The $L$-tromino can trivially be cut into two congruent trapezoidal pieces:

enter image description here

It can also be trivially cut into three squares, and into four other $L$-trominoes of half the side length.

I am curious whether a scaled version of the $L$-tromino can be dissected into two congruent polyominoes; my suspicion is no, but I haven't proven it yet. Unlike most questions of tiling impossibility, though, this one seems restricted enough that it may actually have a solution - analysis of the relative symmetries taking one piece to another seems promising.

As a start, here is a proof that the two pieces cannot be related by translation:

The translation cannot be purely vertical, because then the "lower" shape would contain all points on the bottom side, and the "upper" piece would thus contain all points along a horizontal line $h$ units above the bottom piece. By continuity, this would mean that the bottom piece cannot extend above altitude $h$ without intersecting the upper piece, but nor can the upper piece extend below the line. So the line of altitude $h$ is the entire border between the two pieces. But inspection makes it clear that no such dividing line yields congruent pieces. By symmetry, this argument means they cannot be related by horizontal translation either.

Now observe that if a piece contained points on the far left and right edges of the $L$-tromino, it would force the translation to be vertical, which we have already ruled out.

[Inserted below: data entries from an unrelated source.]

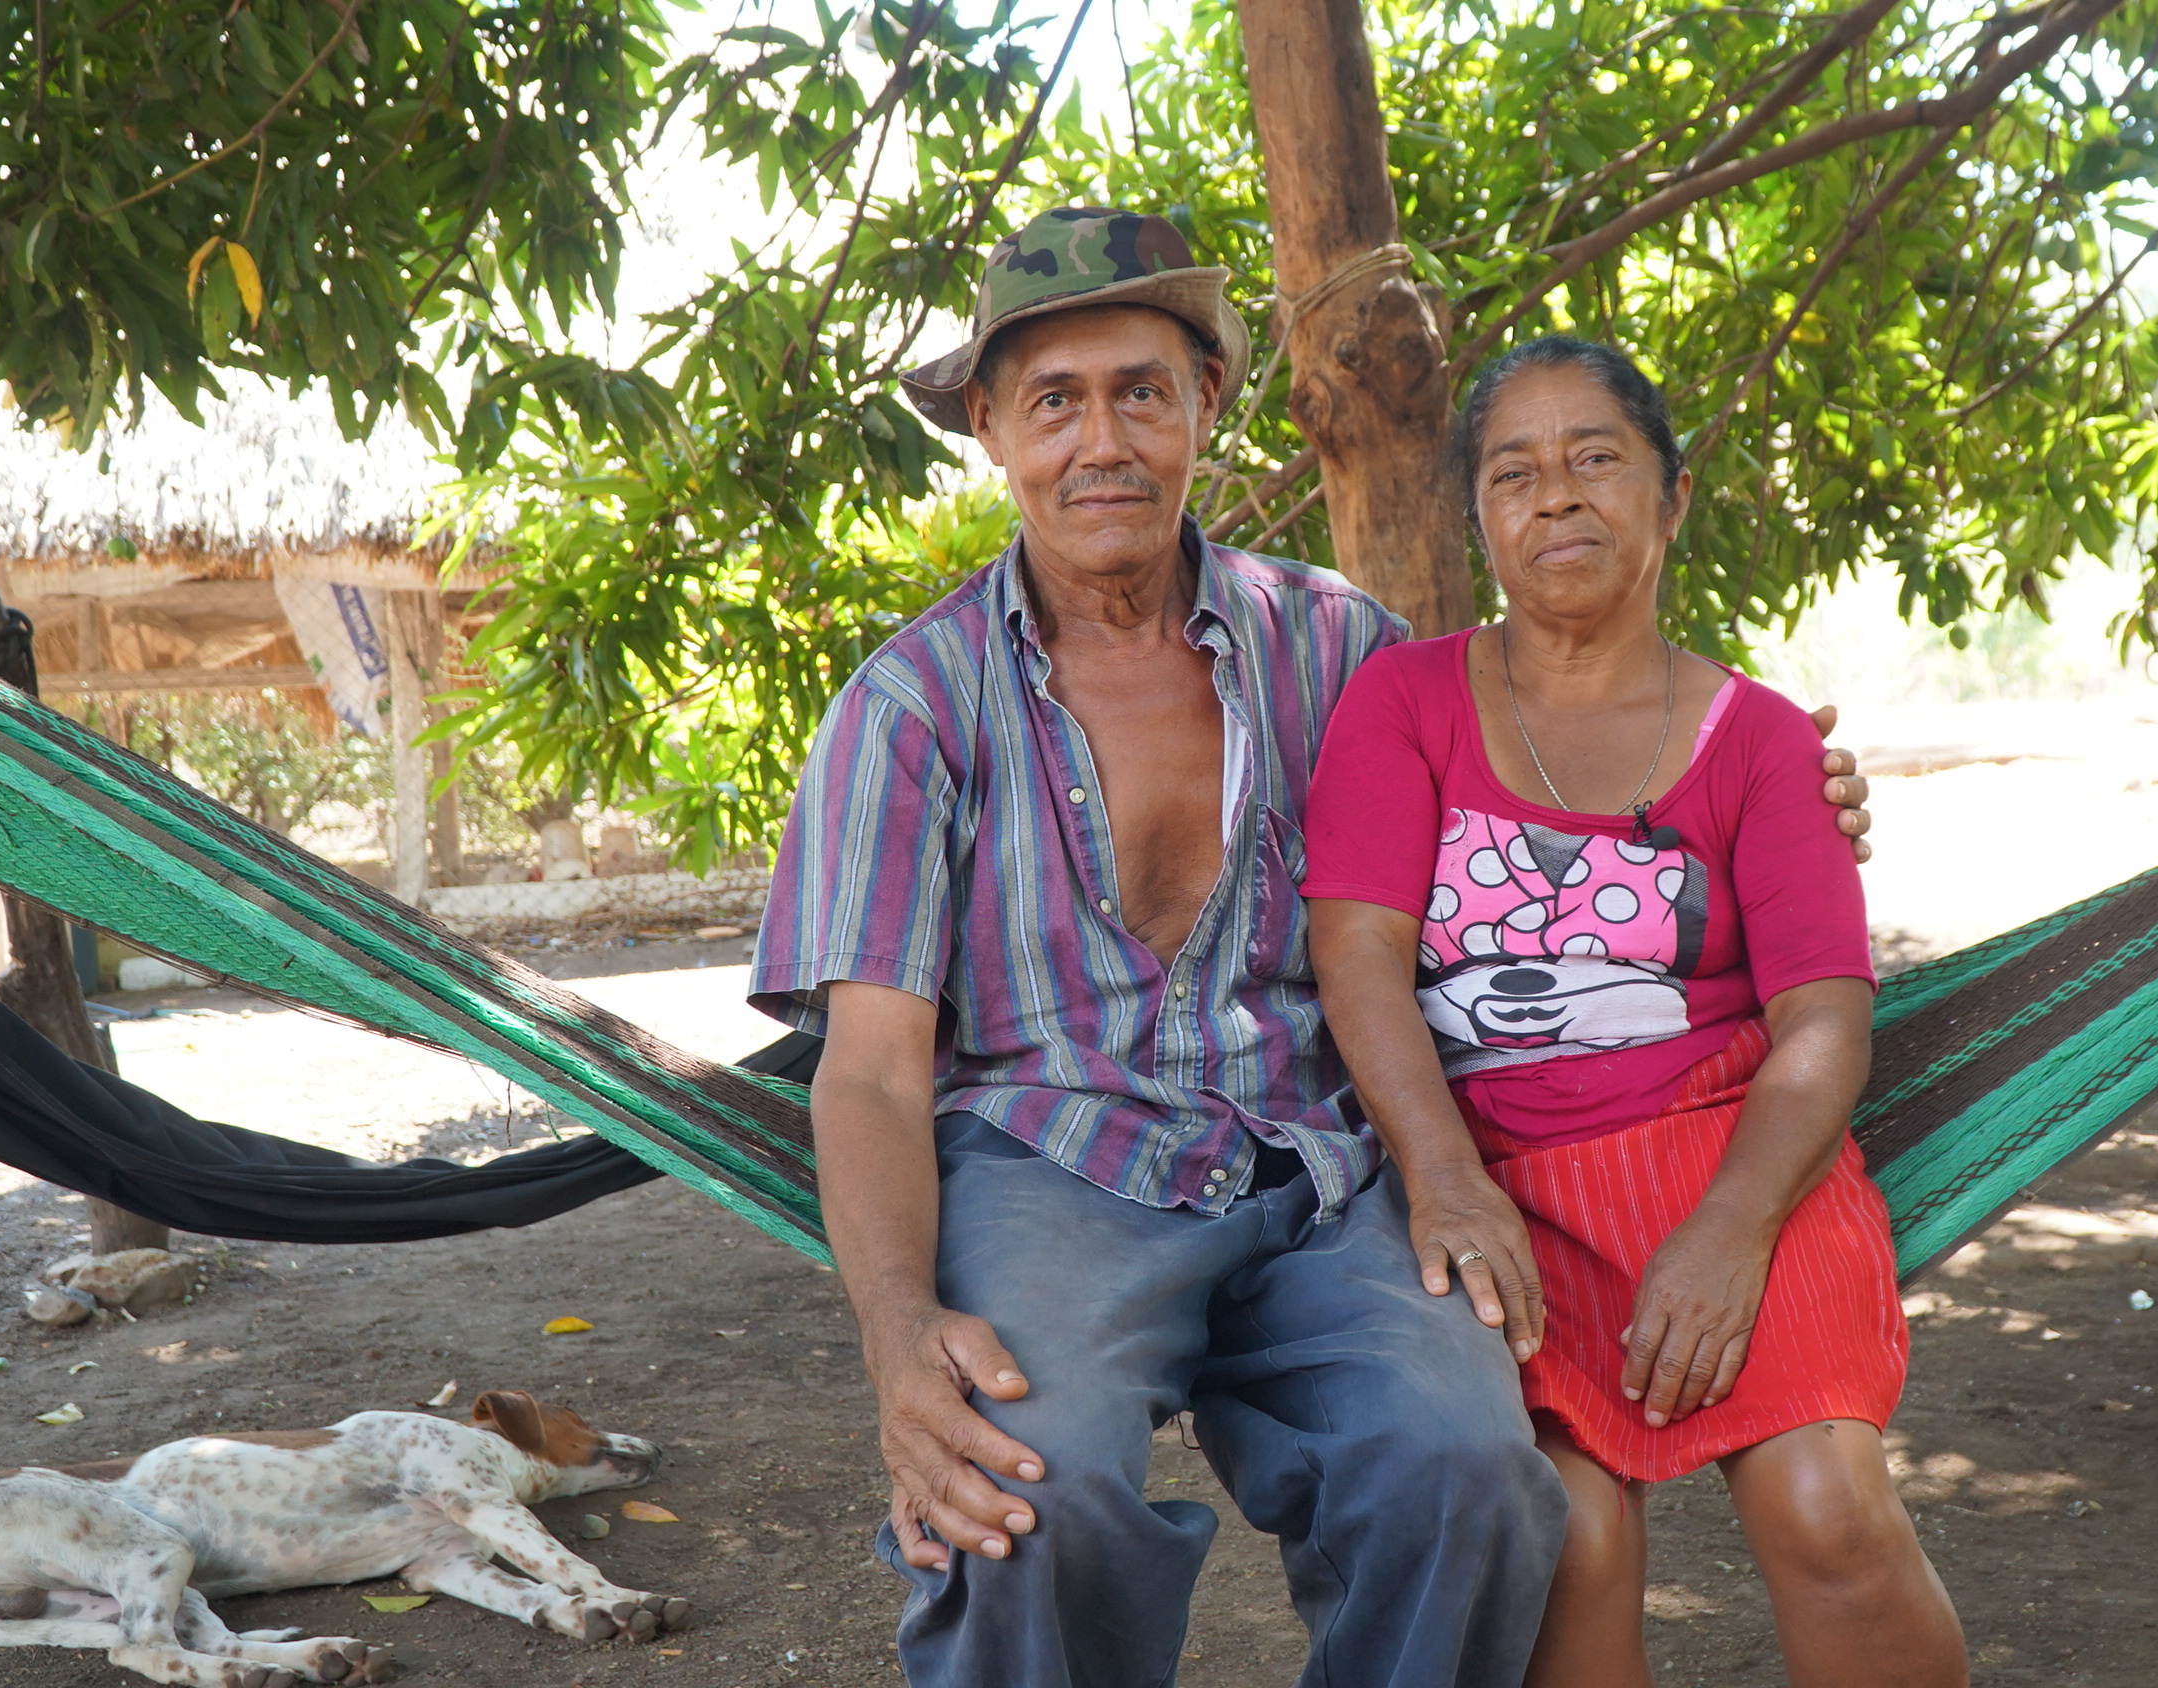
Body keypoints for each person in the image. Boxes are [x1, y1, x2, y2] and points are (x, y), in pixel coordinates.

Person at [751, 209, 1873, 1687]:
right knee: (1018, 1492)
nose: (1104, 440)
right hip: (1054, 1166)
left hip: (1325, 1166)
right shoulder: (910, 709)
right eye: (1054, 400)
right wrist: (902, 1342)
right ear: (988, 430)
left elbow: (1567, 743)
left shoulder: (1338, 646)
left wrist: (1786, 785)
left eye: (1143, 392)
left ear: (1207, 406)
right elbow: (876, 1077)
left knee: (1467, 1468)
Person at [1301, 336, 1967, 1688]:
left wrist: (1730, 1226)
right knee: (1571, 1542)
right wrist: (1441, 1177)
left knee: (1824, 1508)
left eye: (1596, 458)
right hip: (1501, 1190)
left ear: (1669, 501)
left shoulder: (1767, 744)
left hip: (1742, 1165)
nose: (1557, 496)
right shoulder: (1406, 703)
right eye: (1514, 473)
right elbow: (1358, 954)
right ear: (1478, 520)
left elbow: (1824, 1022)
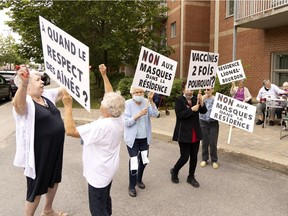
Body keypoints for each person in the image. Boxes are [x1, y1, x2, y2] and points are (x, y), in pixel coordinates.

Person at [62, 64, 125, 216]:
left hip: (98, 174)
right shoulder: (120, 116)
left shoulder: (101, 125)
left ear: (107, 110)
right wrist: (104, 75)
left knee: (97, 209)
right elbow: (110, 94)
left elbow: (70, 131)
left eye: (102, 104)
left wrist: (68, 106)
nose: (101, 104)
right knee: (105, 199)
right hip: (108, 170)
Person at [12, 66, 67, 216]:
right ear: (27, 85)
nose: (42, 82)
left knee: (54, 180)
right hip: (38, 153)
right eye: (38, 80)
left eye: (41, 79)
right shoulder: (27, 102)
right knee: (36, 188)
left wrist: (80, 74)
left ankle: (48, 210)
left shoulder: (46, 95)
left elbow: (64, 90)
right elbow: (18, 106)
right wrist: (22, 84)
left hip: (55, 148)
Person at [170, 80, 207, 188]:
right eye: (188, 89)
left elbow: (203, 111)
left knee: (194, 156)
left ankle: (191, 177)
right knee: (185, 157)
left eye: (191, 89)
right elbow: (179, 115)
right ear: (183, 89)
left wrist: (201, 102)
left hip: (195, 132)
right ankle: (174, 171)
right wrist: (191, 109)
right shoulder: (179, 100)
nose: (190, 91)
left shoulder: (196, 99)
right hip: (184, 133)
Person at [124, 86, 159, 197]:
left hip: (144, 138)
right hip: (133, 139)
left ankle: (139, 179)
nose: (139, 94)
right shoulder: (128, 104)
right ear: (132, 94)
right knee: (134, 162)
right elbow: (126, 122)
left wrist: (151, 101)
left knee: (144, 161)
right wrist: (138, 115)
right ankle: (132, 186)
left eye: (141, 92)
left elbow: (155, 114)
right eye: (136, 92)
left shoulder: (146, 101)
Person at [199, 88, 219, 169]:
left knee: (213, 142)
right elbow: (197, 107)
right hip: (203, 121)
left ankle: (214, 160)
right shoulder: (201, 98)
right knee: (204, 141)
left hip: (213, 123)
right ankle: (204, 159)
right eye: (205, 90)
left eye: (208, 89)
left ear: (212, 90)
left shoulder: (216, 99)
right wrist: (201, 100)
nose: (207, 91)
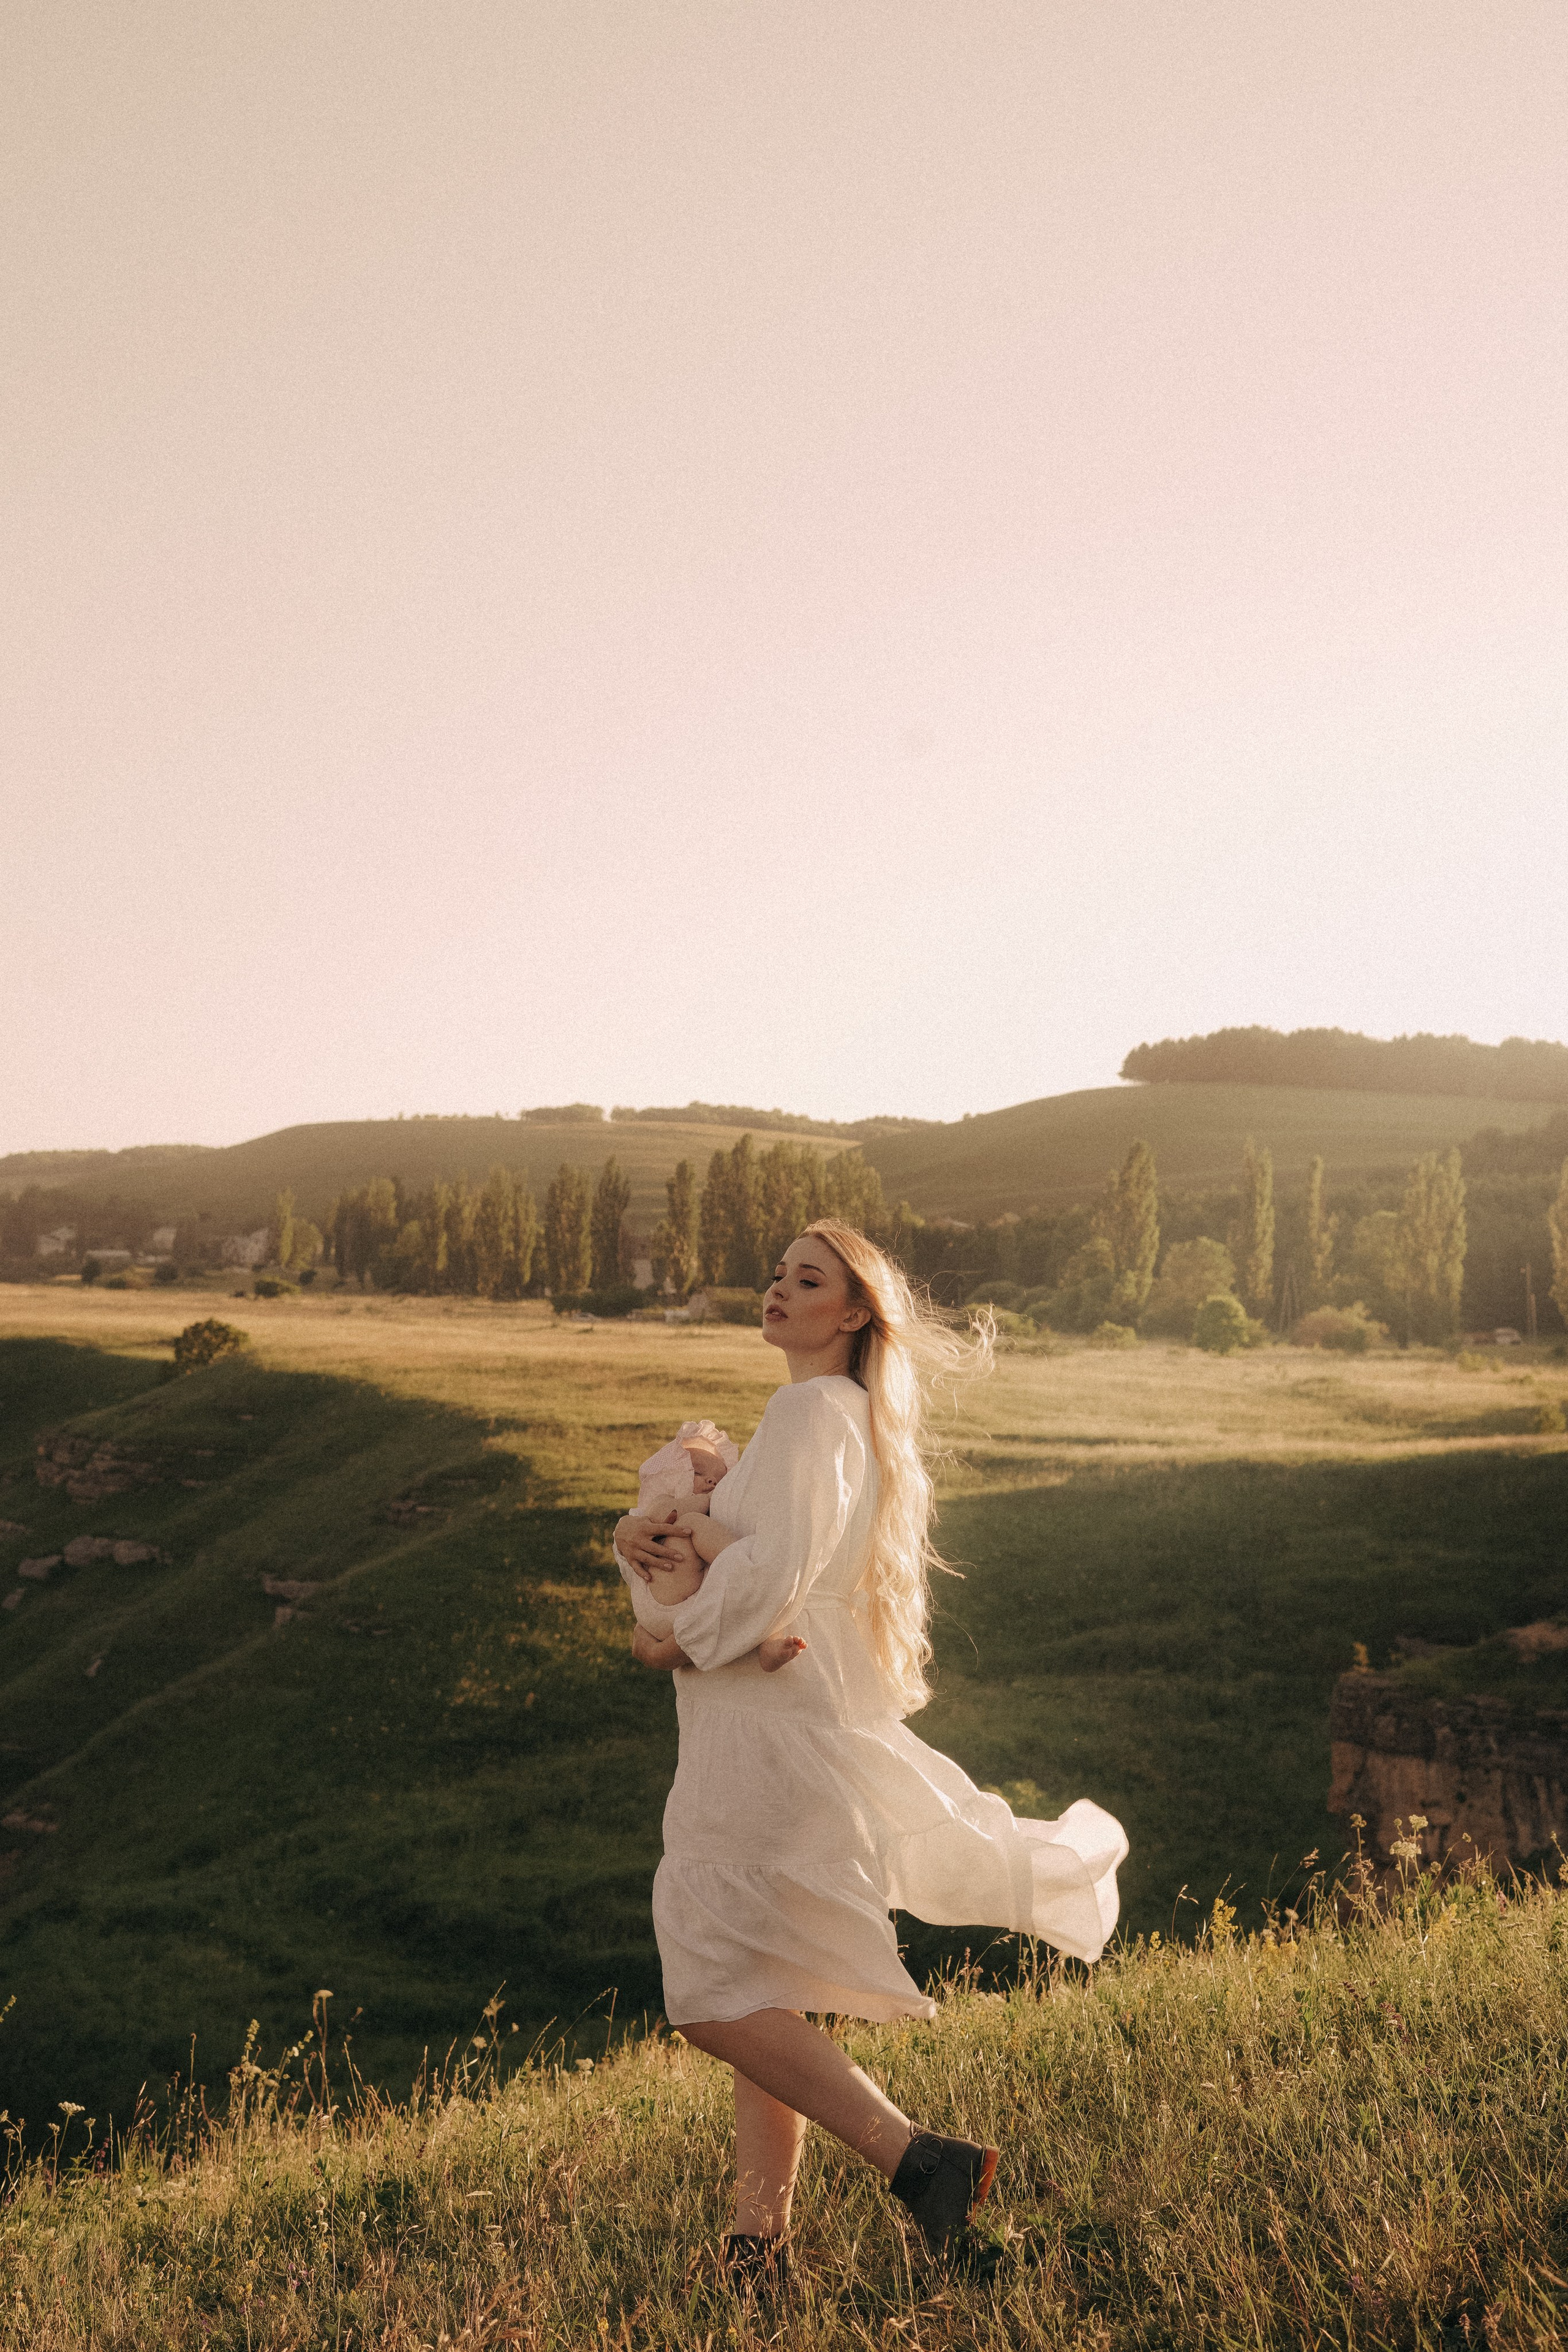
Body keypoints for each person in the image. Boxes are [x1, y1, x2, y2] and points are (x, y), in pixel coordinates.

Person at [615, 1220, 1126, 2287]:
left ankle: (920, 2159)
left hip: (764, 1741)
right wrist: (672, 1576)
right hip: (761, 1723)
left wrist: (685, 1573)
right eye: (777, 1274)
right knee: (765, 1977)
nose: (779, 1290)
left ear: (852, 1314)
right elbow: (726, 1601)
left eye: (809, 1281)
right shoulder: (818, 1420)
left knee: (710, 1992)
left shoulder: (811, 1411)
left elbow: (771, 1578)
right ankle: (758, 2247)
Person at [620, 1419, 805, 1673]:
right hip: (661, 1607)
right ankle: (747, 1564)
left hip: (683, 1609)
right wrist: (707, 1499)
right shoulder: (661, 1504)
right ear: (671, 1477)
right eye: (697, 1473)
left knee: (739, 1600)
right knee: (693, 1525)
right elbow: (671, 1515)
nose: (711, 1482)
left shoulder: (712, 1524)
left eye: (719, 1479)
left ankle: (768, 1644)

So one piece must contain all points on the far left edge. But then the translation must be horizontal, which we have again ruled out, giving us a contradiction.

Can similar arguments be applied to $90$ degree rotations, glide reflections, etc., to rule out all possible maps from one piece to the other? Or are there alternative approaches that prove this dissection impossible?


1 Answer 1


Aha, got it!

Reading this question gave me the idea to look at the perimeter of each piece; since these must be equal, and they use the same amount of perimeter for their border, the two polyominoes must each take up half of the boundary of the $L$-tromino. For topological regions, these two boundary portions must be contiguous. Also observe that the boundary split can't occur at a vertex exactly, because they're polyominoes; at each corner will be a square of the grid which will belong to one of the two pieces, giving it a portion of boundary a positive radius around that corner.

With this in mind, we can assume without loss of generality that one of the points $P$ of the border split lies strictly in the interior of the bottom edge (relative to the orientation of the image in the OP). This will force the other boundary point $Q$ to lie on the top edge or the edge immediately clockwise from it. So the "left" piece will span a length of $2$ units (assuming standard dimensions for the $L$-tromino) along the vertical axis, and thus the "right" piece must have those dimensions along either the vertical or the horizontal axis. But this is only possible if the $Q$ lies on the top edge:

enter image description here

This means that $P$ is on the right half of the bottom edge, so that the left piece contains two spokes of lengths $2$ and $1$ joined at a right angle. But such a subset cannot fit inside the right piece in an axis-aligned manner: the length $2$ component would have to be placed vertically, but then it would force the right piece to contain two points on the top and bottom edges with equal $x$-values, which can't happen if $P$ is beyond the midpoint of the bottom edge.

Similar reasoning to this seems like it might help in answering this question for other polyominoes, but I'm not sure it suffices to decide things in all cases.